• WHAT THIS TASK INVOLVES: How many lines in the records below contain the word "wrist"? State only that number.

[Data extracted from a collection]
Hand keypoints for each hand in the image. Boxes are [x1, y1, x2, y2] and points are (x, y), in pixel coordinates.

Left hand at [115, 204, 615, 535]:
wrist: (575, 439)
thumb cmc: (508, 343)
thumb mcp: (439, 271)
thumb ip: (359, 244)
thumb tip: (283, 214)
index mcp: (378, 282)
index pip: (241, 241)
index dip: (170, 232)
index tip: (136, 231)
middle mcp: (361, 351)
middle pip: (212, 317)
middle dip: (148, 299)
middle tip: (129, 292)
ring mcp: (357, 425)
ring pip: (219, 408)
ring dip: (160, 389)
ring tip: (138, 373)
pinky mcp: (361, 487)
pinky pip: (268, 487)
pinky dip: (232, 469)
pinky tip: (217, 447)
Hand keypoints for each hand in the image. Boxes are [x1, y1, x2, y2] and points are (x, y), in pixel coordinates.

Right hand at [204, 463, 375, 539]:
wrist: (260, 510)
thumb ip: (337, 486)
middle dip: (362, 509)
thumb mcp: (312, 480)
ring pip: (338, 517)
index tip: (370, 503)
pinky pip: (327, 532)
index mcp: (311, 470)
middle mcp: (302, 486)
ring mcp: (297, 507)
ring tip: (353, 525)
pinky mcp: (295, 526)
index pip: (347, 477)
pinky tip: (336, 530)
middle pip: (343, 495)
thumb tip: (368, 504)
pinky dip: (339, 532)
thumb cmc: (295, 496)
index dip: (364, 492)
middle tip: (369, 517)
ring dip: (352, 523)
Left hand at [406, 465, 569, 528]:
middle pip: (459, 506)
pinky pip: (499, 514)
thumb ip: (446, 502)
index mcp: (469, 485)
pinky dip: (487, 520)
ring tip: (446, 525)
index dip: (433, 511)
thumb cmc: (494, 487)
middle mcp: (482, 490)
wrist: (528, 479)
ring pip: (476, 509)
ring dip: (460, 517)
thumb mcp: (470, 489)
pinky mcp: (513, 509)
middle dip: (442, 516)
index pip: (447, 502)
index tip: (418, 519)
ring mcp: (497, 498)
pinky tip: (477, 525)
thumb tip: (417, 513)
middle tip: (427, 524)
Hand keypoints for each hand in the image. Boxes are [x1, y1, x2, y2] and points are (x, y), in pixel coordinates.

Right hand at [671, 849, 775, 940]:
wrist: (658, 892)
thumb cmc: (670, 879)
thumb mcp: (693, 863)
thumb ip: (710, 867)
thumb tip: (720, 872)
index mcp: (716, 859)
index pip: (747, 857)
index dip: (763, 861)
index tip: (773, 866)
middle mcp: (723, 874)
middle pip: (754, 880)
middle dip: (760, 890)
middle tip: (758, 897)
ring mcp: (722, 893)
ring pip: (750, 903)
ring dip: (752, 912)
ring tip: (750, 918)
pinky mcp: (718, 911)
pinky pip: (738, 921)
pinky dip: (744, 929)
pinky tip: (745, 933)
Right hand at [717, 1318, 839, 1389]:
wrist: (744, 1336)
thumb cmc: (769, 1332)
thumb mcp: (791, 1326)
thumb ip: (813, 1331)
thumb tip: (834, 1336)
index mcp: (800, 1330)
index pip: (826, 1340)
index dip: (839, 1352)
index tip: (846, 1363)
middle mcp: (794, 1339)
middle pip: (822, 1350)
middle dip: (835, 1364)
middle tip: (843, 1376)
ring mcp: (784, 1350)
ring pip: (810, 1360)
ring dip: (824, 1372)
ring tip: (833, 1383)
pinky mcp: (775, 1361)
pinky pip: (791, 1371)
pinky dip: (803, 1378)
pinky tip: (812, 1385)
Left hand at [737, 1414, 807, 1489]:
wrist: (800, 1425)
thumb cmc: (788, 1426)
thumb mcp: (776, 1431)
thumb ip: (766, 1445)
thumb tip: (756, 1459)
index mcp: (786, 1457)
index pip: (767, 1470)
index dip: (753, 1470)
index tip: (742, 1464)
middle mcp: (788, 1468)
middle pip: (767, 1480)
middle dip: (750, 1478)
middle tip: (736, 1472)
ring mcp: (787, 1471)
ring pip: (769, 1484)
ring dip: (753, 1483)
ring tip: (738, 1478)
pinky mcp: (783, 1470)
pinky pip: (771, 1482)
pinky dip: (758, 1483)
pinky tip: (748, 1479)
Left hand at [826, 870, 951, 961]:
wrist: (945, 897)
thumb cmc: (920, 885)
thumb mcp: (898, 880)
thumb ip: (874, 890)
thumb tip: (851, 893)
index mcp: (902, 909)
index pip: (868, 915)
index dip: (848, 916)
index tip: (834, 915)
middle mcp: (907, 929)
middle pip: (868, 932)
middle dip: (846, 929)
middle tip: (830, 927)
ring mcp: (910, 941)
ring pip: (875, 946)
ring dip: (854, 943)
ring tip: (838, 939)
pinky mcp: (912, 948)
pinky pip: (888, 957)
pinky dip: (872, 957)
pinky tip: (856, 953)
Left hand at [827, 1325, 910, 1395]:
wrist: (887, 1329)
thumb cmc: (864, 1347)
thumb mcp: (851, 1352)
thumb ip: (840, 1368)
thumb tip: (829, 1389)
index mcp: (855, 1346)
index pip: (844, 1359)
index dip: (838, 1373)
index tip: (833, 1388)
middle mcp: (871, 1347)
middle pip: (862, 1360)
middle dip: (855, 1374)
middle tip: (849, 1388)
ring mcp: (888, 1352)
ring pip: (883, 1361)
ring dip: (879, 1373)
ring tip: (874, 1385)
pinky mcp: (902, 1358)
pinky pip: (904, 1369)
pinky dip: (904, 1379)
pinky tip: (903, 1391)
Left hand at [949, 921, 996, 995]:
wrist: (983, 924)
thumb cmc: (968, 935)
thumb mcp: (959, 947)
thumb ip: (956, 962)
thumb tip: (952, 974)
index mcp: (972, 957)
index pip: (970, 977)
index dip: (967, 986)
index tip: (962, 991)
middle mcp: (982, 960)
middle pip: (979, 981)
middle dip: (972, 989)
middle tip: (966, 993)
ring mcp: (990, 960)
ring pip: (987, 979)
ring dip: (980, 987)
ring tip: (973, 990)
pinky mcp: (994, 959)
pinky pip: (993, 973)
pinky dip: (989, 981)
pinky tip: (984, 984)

• RESPONSE AREA: 9